«Con le cure mirate si può salvare più vite dai tumori»

A che cosa serve un premio scientifico? Domanda legittima, per Enzo Galligioni, per vent’anni primario di Oncologia medica al Santa Chiara e ora presidente del Premio Pezcoller, che risponde: «Per dare forza alla ricerca nella competizione contro la malattia. Premiare gli sforzi di chi fa ricerca è di stimolo per tutti». L’inglese di nascita e americano d’adozione Anthony Rex Hunter, professore presso il Salk Institute for Biological Studies dell’Università della California a San Diego, è il premiato di quest’anno, scelto tra 36 candidati da un comitato scientifico internazionale.

Settantacinquemila euro il valore del Premio Pezcoller, istituito esattamente trent’anni fa (in origine fu biennale): è annuale dal 1997, quando ha ricevuto il riconoscimento e la validazione dell’American Association for Cancer Research. Hunter, barba sapienziale e modi accattivanti, ha 75 anni ed è figlio di un medico e nipote di un dentista. In famiglia ha maturato la curiosità per come funziona il corpo umano. Nel suo discorso di ringraziamento, davanti alla platea piena del Teatro Sociale di Trento, ha ricordato come non brillasse in matematica e i suoi primi esperimenti fossero stati un fallimento. Specializzatosi in biochimica a Cambridge, ha lavorato a lungo sulla sintesi proteica per capire come, identificando le proteine codificate da virus, le cellule «normali» diventassero tumorali.

Alla fine degli anni Settanta la scoperta che gli è valsa ora il Pezcoller a Trento: il processo di fosforilazione della tirosina. Hunter, in sostanza, è riuscito a isolare una proteina, la «tirosina kinasi», che agisce come un interruttore nell’attivare o meno alcune proteine e responsabile, in caso di malfunzionamento, della proliferazione di cellule tumorali. «Una scoperta paragonabile a quella dell’America da parte di Cristoforo Colombo - spiega entusiasta il professor Galligioni - perché ha svelato un mondo nuovo e aperto la strada a farmaci incredibili, per terapie biologiche che hanno affiancato la chemioterapia».

Proprio a uno dei padri della chemioterapia, De Vita, andò il primo Premio Pezcoller nel 1988. Era in vita Alessio Pezcoller, il medico trentino (nato a Rovereto da padre badiota e madre venostana), classe 1896 e scomparso 25 anni fa, che ha creato la Fondazione che ancor oggi porta il suo nome e «ha reso il Trentino ancora più aperto al mondo anche in un campo, quello biomedico, in cui la nostra provincia era storicamente periferia ignota» come ha osservato il presidente onorario della Fondazione, Gios Bernardi.
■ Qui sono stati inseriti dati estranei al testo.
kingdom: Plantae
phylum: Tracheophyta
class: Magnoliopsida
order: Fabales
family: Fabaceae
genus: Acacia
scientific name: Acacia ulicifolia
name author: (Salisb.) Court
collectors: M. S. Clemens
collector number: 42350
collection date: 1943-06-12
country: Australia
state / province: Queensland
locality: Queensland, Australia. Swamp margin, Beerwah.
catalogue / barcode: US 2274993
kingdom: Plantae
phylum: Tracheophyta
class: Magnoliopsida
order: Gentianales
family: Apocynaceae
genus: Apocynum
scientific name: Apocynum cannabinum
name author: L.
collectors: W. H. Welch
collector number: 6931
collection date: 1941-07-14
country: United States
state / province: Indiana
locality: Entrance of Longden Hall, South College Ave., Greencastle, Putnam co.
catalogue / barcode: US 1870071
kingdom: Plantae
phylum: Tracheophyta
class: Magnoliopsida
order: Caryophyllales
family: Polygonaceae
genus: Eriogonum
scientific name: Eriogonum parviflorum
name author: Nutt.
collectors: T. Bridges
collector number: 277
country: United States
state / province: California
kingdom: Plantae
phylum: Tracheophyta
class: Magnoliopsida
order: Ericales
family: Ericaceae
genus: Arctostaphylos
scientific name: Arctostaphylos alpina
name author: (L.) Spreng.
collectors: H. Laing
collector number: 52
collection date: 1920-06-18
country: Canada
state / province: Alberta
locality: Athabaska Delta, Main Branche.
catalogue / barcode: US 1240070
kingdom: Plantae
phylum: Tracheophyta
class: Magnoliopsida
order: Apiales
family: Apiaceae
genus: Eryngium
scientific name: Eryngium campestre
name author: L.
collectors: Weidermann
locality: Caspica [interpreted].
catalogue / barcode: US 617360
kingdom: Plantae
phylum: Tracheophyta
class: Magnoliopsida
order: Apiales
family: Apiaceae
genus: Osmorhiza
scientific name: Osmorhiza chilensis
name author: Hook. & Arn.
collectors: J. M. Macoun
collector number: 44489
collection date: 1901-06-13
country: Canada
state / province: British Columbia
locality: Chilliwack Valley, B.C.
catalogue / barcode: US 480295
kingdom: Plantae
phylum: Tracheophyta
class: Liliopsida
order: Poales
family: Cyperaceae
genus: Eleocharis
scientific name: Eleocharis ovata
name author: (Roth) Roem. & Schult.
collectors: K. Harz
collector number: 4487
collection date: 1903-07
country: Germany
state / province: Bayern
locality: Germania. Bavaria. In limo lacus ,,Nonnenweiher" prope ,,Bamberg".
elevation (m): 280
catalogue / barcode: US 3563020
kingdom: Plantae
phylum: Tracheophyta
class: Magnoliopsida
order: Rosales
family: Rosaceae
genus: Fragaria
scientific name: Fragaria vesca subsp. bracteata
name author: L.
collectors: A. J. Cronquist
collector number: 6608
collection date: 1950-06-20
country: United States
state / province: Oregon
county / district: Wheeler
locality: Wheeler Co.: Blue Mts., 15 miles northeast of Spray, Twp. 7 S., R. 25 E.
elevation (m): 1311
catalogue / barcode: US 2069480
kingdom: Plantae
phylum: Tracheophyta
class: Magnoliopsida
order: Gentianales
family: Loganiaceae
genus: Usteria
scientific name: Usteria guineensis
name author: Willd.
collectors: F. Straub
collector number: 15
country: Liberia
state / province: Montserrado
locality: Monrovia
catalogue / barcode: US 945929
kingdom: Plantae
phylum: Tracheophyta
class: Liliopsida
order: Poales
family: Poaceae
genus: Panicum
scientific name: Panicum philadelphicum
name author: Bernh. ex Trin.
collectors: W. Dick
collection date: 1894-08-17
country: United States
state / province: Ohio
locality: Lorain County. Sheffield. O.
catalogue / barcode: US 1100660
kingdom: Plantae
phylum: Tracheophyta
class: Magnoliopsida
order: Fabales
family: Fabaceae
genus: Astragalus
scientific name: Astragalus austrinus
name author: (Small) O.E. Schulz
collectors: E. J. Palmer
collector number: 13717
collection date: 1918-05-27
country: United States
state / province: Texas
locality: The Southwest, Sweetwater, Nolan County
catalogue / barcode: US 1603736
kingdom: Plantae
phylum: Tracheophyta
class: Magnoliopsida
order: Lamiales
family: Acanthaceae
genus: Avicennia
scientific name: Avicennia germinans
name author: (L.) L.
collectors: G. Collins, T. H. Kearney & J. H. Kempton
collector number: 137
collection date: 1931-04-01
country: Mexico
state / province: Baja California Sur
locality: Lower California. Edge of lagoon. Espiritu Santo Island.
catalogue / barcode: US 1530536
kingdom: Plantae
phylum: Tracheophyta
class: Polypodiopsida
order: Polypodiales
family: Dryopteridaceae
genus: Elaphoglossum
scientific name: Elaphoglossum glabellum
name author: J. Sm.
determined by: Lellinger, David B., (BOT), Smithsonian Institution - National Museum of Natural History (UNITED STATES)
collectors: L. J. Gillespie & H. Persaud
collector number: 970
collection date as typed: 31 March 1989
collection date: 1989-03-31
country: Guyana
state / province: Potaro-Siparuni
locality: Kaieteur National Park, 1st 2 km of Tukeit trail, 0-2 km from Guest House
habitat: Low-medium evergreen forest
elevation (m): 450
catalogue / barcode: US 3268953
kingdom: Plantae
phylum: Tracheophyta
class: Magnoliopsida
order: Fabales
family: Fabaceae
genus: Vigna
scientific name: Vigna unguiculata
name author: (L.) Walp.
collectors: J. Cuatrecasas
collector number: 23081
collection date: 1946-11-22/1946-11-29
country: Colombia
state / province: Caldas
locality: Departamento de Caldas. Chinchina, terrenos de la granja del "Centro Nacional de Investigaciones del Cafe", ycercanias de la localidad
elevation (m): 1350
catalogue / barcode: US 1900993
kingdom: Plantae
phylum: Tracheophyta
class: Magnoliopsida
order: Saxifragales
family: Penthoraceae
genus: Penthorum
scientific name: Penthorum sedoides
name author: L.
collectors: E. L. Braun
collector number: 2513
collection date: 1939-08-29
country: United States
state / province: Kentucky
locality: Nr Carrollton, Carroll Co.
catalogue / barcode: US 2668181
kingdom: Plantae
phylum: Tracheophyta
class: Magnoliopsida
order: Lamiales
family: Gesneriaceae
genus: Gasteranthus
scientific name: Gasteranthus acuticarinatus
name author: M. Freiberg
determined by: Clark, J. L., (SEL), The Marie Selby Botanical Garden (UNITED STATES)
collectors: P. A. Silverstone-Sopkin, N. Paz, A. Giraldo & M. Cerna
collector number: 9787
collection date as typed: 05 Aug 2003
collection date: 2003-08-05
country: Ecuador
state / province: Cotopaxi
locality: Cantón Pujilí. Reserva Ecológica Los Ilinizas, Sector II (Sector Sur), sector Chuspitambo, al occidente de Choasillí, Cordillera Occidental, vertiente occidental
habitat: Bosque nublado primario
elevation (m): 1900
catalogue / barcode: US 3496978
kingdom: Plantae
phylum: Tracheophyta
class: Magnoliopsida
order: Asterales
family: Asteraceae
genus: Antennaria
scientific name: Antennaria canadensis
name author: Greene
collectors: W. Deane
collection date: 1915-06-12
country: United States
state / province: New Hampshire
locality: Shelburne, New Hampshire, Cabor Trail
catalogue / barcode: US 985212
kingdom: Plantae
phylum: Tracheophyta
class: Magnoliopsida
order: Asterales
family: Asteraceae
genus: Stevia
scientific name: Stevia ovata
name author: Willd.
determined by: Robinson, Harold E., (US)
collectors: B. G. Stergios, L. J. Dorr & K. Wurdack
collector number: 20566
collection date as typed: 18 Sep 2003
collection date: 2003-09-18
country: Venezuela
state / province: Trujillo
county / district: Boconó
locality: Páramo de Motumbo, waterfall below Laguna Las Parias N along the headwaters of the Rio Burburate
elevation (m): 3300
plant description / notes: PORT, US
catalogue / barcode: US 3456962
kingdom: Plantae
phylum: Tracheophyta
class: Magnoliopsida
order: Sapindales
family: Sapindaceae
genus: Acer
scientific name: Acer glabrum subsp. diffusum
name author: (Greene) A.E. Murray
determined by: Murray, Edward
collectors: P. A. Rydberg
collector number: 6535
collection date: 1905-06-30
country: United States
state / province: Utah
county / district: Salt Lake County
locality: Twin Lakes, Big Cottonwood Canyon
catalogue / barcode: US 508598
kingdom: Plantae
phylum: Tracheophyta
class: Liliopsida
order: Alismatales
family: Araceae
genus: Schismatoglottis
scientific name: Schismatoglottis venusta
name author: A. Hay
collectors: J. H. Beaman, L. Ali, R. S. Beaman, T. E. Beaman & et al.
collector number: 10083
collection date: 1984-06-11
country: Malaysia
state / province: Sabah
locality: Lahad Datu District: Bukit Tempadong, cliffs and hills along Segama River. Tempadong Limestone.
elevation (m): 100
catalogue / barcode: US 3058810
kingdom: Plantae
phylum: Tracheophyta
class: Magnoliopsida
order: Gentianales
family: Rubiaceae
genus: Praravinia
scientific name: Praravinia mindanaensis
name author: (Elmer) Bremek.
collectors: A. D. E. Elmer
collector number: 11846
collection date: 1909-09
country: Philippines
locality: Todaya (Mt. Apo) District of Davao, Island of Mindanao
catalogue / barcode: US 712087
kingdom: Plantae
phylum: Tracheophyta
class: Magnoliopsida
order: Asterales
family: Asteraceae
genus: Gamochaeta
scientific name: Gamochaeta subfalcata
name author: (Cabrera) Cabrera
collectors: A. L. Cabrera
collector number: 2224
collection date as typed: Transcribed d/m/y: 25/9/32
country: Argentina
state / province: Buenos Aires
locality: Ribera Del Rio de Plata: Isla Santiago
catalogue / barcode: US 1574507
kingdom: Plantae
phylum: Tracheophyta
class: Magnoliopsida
Oggi ci sono i premi, i convegni, le borse di studio internazionali nel nome di quel medico schivo, rigoroso, lungimirante, che ha messo sotto il suo patrimonio a disposizione della ricerca scientifica. «La ricerca medica è un antidoto al declinismo imperante» ha commentato il presidente dell’Ordine dei medici, Marco Ioppi. L’assessore provinciale alla salute Luca Zeni ha ricordato che i tumori (2800 nuovi casi in Trentino ogni anno), insieme alle malattie cardiovascolari, non solo sono la principale causa di morte ma implicano un forte coinvolgimento emotivo e sociale. Fare ricerca significa farsi domande.

L’arcivescovo di Trento, monsignor Lauro Tisi, fotografa così il senso della ricerca scientifica: «L’Uomo è grande quando fa domande, non quando mette punti esclamativi autoreferenziali».
Ma a che punto è oggi la ricerca sui tumori? «Abbiamo approfondito moltissimo le basi molecolari - ha concluso Hunter - ma siamo ancora lontani dallo sconfiggerlo. Ogni tumore è diverso. Oggi si guarisce molto di più. Ma ci sono cambiamenti genetici in ogni tumore, che impongono cure appropriate e mirate».